I have a data structure
record IdentityPreservingMorphism domain codomain where
constructor MkMorphismOfMonoids
func : domain -> codomain
funcRespId : (Monoid domain, Monoid codomain) => func (Algebra.neutral) = Algebra.neutral
which just says that an IdentityPreservingMorphism is a morphism between monoids which needs to respect the identity.
I'm trying to prove that the identity morphisms is an IdentityPreservingMorphism
monoidIdentity : Monoid m => MorphismOfMonoids m m
monoidIdentity = MkMorphismOfMonoids
id
?respId
The easy shot for ?respId at Refl does not work because there are too many Monoid instances available. How can I tell the compiler that I would like to use only the instance coming from the monoidIdentity definition?
The "proper" solution to this requires (1) writing a proof of a form (m1 : Monoid m, m2 : Monoid m) => m1 = m2 and 2) being able to reify the two Monoid implementations from funcRespId to feed them into step 1. While the former can be simulated with a postulate/assert, it's the latter step that becomes problematic, which is probably related to https://github.com/idris-lang/Idris-dev/issues/4591.

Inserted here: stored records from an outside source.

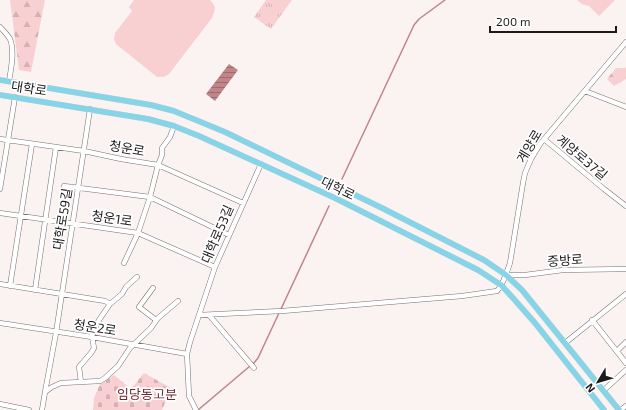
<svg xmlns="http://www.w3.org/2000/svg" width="626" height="410" font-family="'Exo 2','Noto Sans KR',sans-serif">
  <defs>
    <pattern id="forest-firs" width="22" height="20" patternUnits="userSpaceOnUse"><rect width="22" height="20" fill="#f8d0d2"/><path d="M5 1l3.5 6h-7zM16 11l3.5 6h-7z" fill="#d4b2b4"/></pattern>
    <pattern id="cemetery-stones" width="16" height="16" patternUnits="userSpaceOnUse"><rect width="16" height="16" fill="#f8d0d2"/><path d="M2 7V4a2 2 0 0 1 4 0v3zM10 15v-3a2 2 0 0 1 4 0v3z" fill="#d4b2b4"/></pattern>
    <pattern id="park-tufts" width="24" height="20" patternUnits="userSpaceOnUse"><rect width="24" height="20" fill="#f8d0d2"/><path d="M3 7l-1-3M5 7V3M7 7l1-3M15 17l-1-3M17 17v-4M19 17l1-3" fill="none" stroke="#d4b2b4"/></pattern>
    <pattern id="water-rules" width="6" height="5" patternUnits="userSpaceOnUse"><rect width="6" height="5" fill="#c18589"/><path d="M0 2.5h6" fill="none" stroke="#9c6c6f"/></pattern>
  </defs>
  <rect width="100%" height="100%" fill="#fbf2f2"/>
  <!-- forest -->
  <path fill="url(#forest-firs)" d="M10,0H45L31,72L19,70Z
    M626,67V79L614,86L607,79L616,68H625Z"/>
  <!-- cemetery -->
  <path fill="url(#cemetery-stones)" d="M144,373L171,388L162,410H93L94,398L100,384L114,375L131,389Z"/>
  <!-- park -->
  <path fill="url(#park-tufts)" d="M266,0H292L271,29L254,17Z"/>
  <!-- garden -->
  <path fill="#f8d0d2" d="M134,0H210C217,7 215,10 212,18L169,74L164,77H157L116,44L114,39L115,33L132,11L129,7Z
    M577,0H615L599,16L589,6L582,4Z"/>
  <!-- water -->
  <path fill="url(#water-rules)" d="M229,64L238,70L215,101L206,94Z"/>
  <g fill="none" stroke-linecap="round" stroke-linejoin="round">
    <!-- stream -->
    <path stroke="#c18589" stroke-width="1.5" d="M342,179L414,25L419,19L445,0
      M281,309L329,206
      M253,364L258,358L279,313
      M198,410L250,366"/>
    <defs>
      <path id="minor" d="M0,27C4,31 7,34 10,39C15,51 11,70 9,81
        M585,91L626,107
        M0,139L84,151L121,159L158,165L243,203
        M544,139L604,189L626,206
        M64,186L150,197L229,235
        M0,189L15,97
        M0,213L138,233L215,267
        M124,263L138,233L150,197L158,165L162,155V148L170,137L174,126
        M506,275H525L563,270L626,269
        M0,284L105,301L110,304
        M10,286L32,144
        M153,288L139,307L156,320
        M35,290L56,147
        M199,315L282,311L462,296L497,291C503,285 507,272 510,263L523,183L525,173L531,159L540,144L626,42
        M209,315L254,368
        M592,320L626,363
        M0,323L92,337L187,354
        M565,343L626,294
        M617,351L626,342
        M81,382L79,367L91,353L94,348L92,337L93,333L99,320L110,304L122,294L126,287L137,277
        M604,390L626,370
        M45,392L56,333L90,109
        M0,404L29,410
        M42,410L45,392L52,387L61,383L100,381L105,378L118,366L130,348L151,328L158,318L178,301
        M196,410L189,396L187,354L190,342L215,267L261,164
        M621,410L626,406"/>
      <path id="major" d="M0,80L151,105L174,111L225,132L382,208L484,260L506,275L522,290L619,410
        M0,95L148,119L174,126L199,136L335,198L478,270L501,285L513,298L535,323L604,410"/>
    </defs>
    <!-- minor casing -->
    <use href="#minor" stroke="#797171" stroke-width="5.5"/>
    <!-- major casing -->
    <use href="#major" stroke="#d2d1d1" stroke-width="6"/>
    <!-- minor -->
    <use href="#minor" stroke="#fff" stroke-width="4.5"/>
    <!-- major -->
    <use href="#major" stroke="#86d4e7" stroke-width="5.5"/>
  </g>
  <g text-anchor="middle" stroke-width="3.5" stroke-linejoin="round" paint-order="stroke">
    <!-- street labels -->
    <g font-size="13" fill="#1c1919" stroke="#fff">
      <text transform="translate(29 88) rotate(9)" y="5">대학로</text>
      <text transform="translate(529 146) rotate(-59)" y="5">계양로</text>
      <text transform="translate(127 148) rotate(10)" y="5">청운로</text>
      <text transform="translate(582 157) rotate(40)" y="5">계양로37길</text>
      <text transform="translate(338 188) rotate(26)" y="5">대학로</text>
      <text transform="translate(112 218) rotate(8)" y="5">청운1로</text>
      <text transform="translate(62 219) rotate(-81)" y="5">대학로59길</text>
      <text transform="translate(217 234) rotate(-67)" y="5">대학로53길</text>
      <text transform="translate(565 260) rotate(-4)" y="5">중방로</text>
      <text transform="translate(95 327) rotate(9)" y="5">청운2로</text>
    </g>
    <!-- park labels -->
    <g font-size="13" fill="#702631" stroke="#fff">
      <text x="147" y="399">임당동고분</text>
    </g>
  </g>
  <!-- north arrow -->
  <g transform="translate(598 382) rotate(232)" stroke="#ffffff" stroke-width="3" paint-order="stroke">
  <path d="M0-3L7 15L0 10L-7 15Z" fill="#1c1919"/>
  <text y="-6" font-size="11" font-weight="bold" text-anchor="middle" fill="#1c1919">N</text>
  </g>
  <!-- scale -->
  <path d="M490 26v6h126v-6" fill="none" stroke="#1c1919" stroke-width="2"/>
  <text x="496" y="26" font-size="12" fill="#1c1919" stroke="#ffffff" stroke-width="3" paint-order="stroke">200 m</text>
</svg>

A simpler workaround is to trivialize reification by storing implementations directly in the record:
record MorphismOfMonoids domain codomain where
constructor MkMorphismOfMonoids
func : domain -> codomain
mon1 : Monoid domain
mon2 : Monoid codomain
funcRespId : func (Algebra.neutral @{mon1}) = Algebra.neutral @{mon2}
monoidIdentity : Monoid m => MorphismOfMonoids m m
monoidIdentity @{mon} = MkMorphismOfMonoids id mon mon Refl